The seaport and airport have different profiles, however. PortMiami tends to handle bigger, heavier, lower-value items like cement and clothes. In dollar terms, it brings in more than it ships out. MIA instead flies lighter, higher-value items like gold, cellphones, medicine and sensitive perishables like salmon and flowers. Its export value typically tops imports.
Yet one big question for both is when Latin America, a top trading partner, will rebound. The region fared among the world’s worst from Covid; confirmed total Covid deaths in Brazil are second only to the US, and Peru is suffering one of the highest death rates. In 2020, the region’s economy shrank seven percent, double the average world decline. And economic growth is projected at just four percent this year, staying below pre-Covid levels at least into 2022, according to the International Monetary Fund. The outlook depends largely on how fast Covid vaccines can be rolled out, Roberts and others say.
International Travel Still in the Doldrums
Slow vaccine rollouts abroad raise questions for international travel, too. MIA depends on international passengers for about half its traffic. Today, domestic US leisure travel is roaring back, but domestic business trips lag, and international business travel has practically stopped since March 2020.
Many executives wonder if Covid and Zoom meetings will take a long-term bite out of international business as well. And if so, what might that mean for hotels in the Gables that rely on international visitors, and for the restaurants, shops, galleries, law firms and others who serve them?
Unfortunately, there’s no quick turnaround in sight for international business travel. Many embassies and consulates that provide visas closed or worked in limited capacities during the pandemic. That’s created a backlog for visa appointments that’s making it harder for non-US entrepreneurs to visit Florida and develop businesses, says Deidre Nero, an immigration lawyer who heads the global affairs division of the Coral Gables Chamber of Commerce.
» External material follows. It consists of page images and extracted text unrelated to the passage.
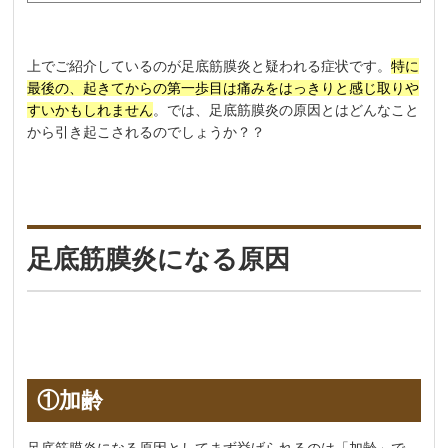
上でご紹介しているのが足底筋膜炎と疑われる症状です。
特に
最後の、起きてからの第一歩目は痛みをはっきりと感じ取りや
すいかもしれません
。では、足底筋膜炎の原因とはどんなこと
から引き起こされるのでしょうか？？
足底筋膜炎になる原因
①加齢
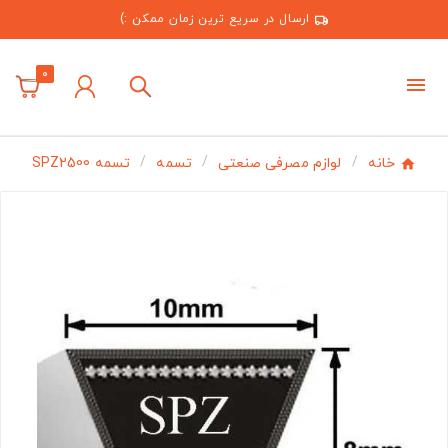
ارسال در سریع ترین زمان ممکن :)
0
خانه
لوازم مصرفی صنعتی
تسمه
تسمه SPZ2500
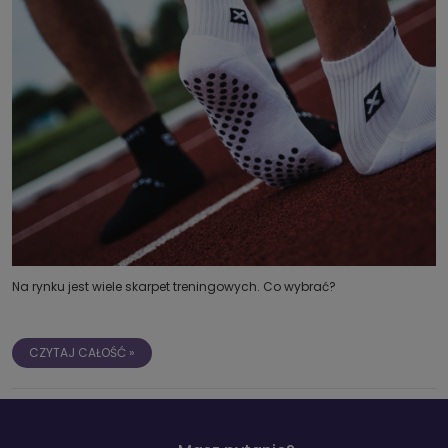
Na rynku jest wiele skarpet treningowych. Co wybrać?
CZYTAJ CAŁOŚĆ »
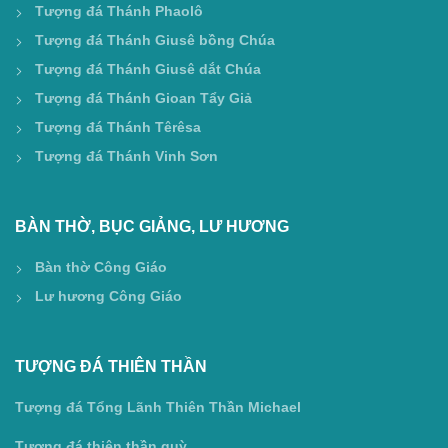
Tượng đá Thánh Phaolô
Tượng đá Thánh Giusê bồng Chúa
Tượng đá Thánh Giusê dắt Chúa
Tượng đá Thánh Gioan Tẩy Giả
Tượng đá Thánh Têrêsa
Tượng đá Thánh Vinh Sơn
BÀN THỜ, BỤC GIẢNG, LƯ HƯƠNG
Bàn thờ Công Giáo
Lư hương Công Giáo
TƯỢNG ĐÁ THIÊN THẦN
Tượng đá Tổng Lãnh Thiên Thần Michael
Tượng đá thiên thần quỳ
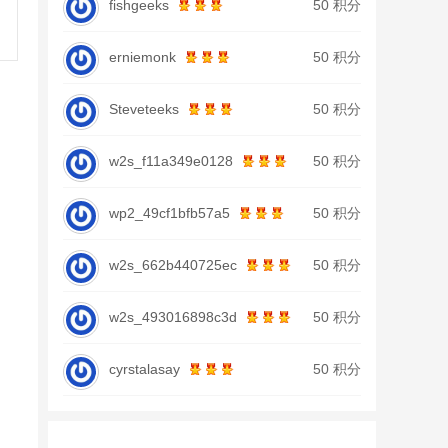
fishgeeks
50 积分
erniemonk
50 积分
Steveteeks
50 积分
w2s_f11a349e0128
50 积分
wp2_49cf1bfb57a5
50 积分
w2s_662b440725ec
50 积分
w2s_493016898c3d
50 积分
cyrstalasay
50 积分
Changes in quarantines, lockdowns and testing rules also complicate overseas trips, potentially stranding travelers – at least for now.
“As much as I don’t want to, I’m telling clients here in the US if they don’t have to travel internationally right now, they shouldn’t,” says Nero, who leads Nero Immigration Law in Coral Gables. “It can be very frustrating, costly and time consuming.”
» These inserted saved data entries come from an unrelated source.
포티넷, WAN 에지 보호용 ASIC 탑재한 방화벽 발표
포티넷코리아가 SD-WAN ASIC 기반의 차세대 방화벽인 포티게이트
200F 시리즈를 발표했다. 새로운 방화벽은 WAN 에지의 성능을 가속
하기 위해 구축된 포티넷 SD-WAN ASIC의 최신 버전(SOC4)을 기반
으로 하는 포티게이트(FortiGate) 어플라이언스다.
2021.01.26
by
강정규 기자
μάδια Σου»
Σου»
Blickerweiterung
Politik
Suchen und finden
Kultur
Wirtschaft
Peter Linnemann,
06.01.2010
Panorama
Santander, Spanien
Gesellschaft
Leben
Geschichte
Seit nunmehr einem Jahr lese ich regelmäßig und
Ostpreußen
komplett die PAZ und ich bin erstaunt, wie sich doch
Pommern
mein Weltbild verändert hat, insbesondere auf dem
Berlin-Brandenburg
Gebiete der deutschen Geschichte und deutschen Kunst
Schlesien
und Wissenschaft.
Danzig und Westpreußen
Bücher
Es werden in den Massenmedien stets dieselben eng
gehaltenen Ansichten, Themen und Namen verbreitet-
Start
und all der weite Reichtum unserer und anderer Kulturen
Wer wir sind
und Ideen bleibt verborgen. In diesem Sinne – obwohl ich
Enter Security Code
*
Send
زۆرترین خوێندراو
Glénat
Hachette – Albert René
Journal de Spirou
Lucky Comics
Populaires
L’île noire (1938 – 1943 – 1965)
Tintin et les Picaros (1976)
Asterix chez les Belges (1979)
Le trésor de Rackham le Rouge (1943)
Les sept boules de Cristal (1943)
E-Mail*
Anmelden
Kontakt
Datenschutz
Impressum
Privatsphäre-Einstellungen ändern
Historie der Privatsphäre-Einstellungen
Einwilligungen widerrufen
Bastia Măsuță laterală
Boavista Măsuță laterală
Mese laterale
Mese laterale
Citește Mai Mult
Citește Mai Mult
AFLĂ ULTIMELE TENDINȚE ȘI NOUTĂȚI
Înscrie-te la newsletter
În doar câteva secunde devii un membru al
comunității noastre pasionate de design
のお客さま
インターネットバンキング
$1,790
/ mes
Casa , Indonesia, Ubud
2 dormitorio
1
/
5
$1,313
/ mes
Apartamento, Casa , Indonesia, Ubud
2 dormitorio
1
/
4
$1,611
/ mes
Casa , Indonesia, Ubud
“Keep Earning Your Stripes” To Attract Tech, Finance, and New Business
Instead, what’s hot these days for new business are US domestic tech and finance companies that are relocating to South Florida in what Miami Mayor Francis Suarez and others have dubbed the “Miami Movement.” Many are setting up offices in downtown Miami and Wynwood, but the Gables has mainly benefited from top executives and financiers who are buying luxury homes (or second homes) here.
Enterprise Florida’s Mencia sees opportunities for Coral Gables and other areas to garner more of that migrating business, both directly and indirectly. That’s because the tech-finance moves are sparking buzz globally about South Florida as a good place for companies – not only sun and fun. The state as a whole is increasingly being seen as business-friendly, with low taxes and welcoming officials, and offering high quality of life, from warm weather to diverse culture.
“I don’t think I’ve ever been as bullish about Florida as an international center. We’re getting investment leads from places we’ve rarely gotten before, like Finland, Hungary, and New Zealand,” says Mencia. But converting buzz to bucks will require a pro-active approach by the state, cities, and others, he says: “You have to keep earning your stripes every day and finding ways to refine your product.”